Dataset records
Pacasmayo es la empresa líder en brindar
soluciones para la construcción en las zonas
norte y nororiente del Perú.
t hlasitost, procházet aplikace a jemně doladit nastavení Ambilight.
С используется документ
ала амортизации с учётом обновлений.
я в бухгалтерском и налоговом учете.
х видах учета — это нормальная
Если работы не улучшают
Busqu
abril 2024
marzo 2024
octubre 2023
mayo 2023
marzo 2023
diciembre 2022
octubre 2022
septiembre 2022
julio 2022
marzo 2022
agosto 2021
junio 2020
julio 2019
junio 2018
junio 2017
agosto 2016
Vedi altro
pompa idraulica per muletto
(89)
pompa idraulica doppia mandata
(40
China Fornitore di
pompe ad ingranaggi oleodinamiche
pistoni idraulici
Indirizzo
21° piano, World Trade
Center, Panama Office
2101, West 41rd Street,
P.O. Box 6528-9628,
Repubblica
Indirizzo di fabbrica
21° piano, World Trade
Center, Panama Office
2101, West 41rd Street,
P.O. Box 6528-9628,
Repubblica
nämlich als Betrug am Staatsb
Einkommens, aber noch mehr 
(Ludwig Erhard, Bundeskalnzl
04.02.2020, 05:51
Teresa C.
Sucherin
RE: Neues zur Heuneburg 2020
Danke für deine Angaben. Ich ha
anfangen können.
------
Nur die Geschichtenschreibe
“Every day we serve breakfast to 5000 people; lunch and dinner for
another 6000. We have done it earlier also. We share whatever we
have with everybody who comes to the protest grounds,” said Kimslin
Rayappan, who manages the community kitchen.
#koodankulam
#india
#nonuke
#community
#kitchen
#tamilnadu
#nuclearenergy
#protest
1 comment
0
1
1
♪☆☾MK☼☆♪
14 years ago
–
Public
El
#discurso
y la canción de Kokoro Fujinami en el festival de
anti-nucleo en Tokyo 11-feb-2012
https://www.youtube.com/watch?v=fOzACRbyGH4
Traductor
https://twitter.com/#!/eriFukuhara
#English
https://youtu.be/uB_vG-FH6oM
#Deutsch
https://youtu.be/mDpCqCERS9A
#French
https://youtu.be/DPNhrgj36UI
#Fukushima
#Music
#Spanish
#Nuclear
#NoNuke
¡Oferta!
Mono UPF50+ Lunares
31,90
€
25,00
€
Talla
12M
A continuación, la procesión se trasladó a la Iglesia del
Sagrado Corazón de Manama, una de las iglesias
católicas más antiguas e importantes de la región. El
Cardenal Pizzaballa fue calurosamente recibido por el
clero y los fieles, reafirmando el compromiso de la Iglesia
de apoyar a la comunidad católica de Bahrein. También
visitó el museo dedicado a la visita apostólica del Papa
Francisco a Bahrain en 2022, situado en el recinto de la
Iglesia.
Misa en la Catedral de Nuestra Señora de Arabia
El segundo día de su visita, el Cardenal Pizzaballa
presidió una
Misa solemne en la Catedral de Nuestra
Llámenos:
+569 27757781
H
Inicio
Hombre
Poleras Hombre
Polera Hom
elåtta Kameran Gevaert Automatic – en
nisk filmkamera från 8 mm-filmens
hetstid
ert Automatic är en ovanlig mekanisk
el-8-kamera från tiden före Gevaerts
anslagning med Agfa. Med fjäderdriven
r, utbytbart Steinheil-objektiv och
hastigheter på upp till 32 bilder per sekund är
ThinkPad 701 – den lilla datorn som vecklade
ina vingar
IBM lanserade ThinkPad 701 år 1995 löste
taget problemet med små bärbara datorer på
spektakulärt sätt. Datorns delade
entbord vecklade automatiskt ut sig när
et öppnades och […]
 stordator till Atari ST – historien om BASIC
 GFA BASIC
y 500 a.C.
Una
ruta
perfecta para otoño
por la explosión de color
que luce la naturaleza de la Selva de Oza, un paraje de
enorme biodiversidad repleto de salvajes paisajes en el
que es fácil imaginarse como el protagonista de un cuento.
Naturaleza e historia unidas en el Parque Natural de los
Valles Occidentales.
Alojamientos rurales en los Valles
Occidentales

Task directions - Copy out every line of the rows above unchanged, keeping the same order and line breaks.

Reply to the task -
Pacasmayo es la empresa líder en brindar
soluciones para la construcción en las zonas
norte y nororiente del Perú.
t hlasitost, procházet aplikace a jemně doladit nastavení Ambilight.
С используется документ
ала амортизации с учётом обновлений.
я в бухгалтерском и налоговом учете.
х видах учета — это нормальная
Если работы не улучшают
Busqu
abril 2024
marzo 2024
octubre 2023
mayo 2023
marzo 2023
diciembre 2022
octubre 2022
septiembre 2022
julio 2022
marzo 2022
agosto 2021
junio 2020
julio 2019
junio 2018
junio 2017
agosto 2016
Vedi altro
pompa idraulica per muletto
(89)
pompa idraulica doppia mandata
(40
China Fornitore di
pompe ad ingranaggi oleodinamiche
pistoni idraulici
Indirizzo
21° piano, World Trade
Center, Panama Office
2101, West 41rd Street,
P.O. Box 6528-9628,
Repubblica
Indirizzo di fabbrica
21° piano, World Trade
Center, Panama Office
2101, West 41rd Street,
P.O. Box 6528-9628,
Repubblica
nämlich als Betrug am Staatsb
Einkommens, aber noch mehr 
(Ludwig Erhard, Bundeskalnzl
04.02.2020, 05:51
Teresa C.
Sucherin
RE: Neues zur Heuneburg 2020
Danke für deine Angaben. Ich ha
anfangen können.
------
Nur die Geschichtenschreibe
“Every day we serve breakfast to 5000 people; lunch and dinner for
another 6000. We have done it earlier also. We share whatever we
have with everybody who comes to the protest grounds,” said Kimslin
Rayappan, who manages the community kitchen.
#koodankulam
#india
#nonuke
#community
#kitchen
#tamilnadu
#nuclearenergy
#protest
1 comment
0
1
1
♪☆☾MK☼☆♪
14 years ago
–
Public
El
#discurso
y la canción de Kokoro Fujinami en el festival de
anti-nucleo en Tokyo 11-feb-2012
https://www.youtube.com/watch?v=fOzACRbyGH4
Traductor
https://twitter.com/#!/eriFukuhara
#English
https://youtu.be/uB_vG-FH6oM
#Deutsch
https://youtu.be/mDpCqCERS9A
#French
https://youtu.be/DPNhrgj36UI
#Fukushima
#Music
#Spanish
#Nuclear
#NoNuke
¡Oferta!
Mono UPF50+ Lunares
31,90
€
25,00
€
Talla
12M
A continuación, la procesión se trasladó a la Iglesia del
Sagrado Corazón de Manama, una de las iglesias
católicas más antiguas e importantes de la región. El
Cardenal Pizzaballa fue calurosamente recibido por el
clero y los fieles, reafirmando el compromiso de la Iglesia
de apoyar a la comunidad católica de Bahrein. También
visitó el museo dedicado a la visita apostólica del Papa
Francisco a Bahrain en 2022, situado en el recinto de la
Iglesia.
Misa en la Catedral de Nuestra Señora de Arabia
El segundo día de su visita, el Cardenal Pizzaballa
presidió una
Misa solemne en la Catedral de Nuestra
Llámenos:
+569 27757781
H
Inicio
Hombre
Poleras Hombre
Polera Hom
elåtta Kameran Gevaert Automatic – en
nisk filmkamera från 8 mm-filmens
hetstid
ert Automatic är en ovanlig mekanisk
el-8-kamera från tiden före Gevaerts
anslagning med Agfa. Med fjäderdriven
r, utbytbart Steinheil-objektiv och
hastigheter på upp till 32 bilder per sekund är
ThinkPad 701 – den lilla datorn som vecklade
ina vingar
IBM lanserade ThinkPad 701 år 1995 löste
taget problemet med små bärbara datorer på
spektakulärt sätt. Datorns delade
entbord vecklade automatiskt ut sig när
et öppnades och […]
 stordator till Atari ST – historien om BASIC
 GFA BASIC
y 500 a.C.
Una
ruta
perfecta para otoño
por la explosión de color
que luce la naturaleza de la Selva de Oza, un paraje de
enorme biodiversidad repleto de salvajes paisajes en el
que es fácil imaginarse como el protagonista de un cuento.
Naturaleza e historia unidas en el Parque Natural de los
Valles Occidentales.
Alojamientos rurales en los Valles
Occidentales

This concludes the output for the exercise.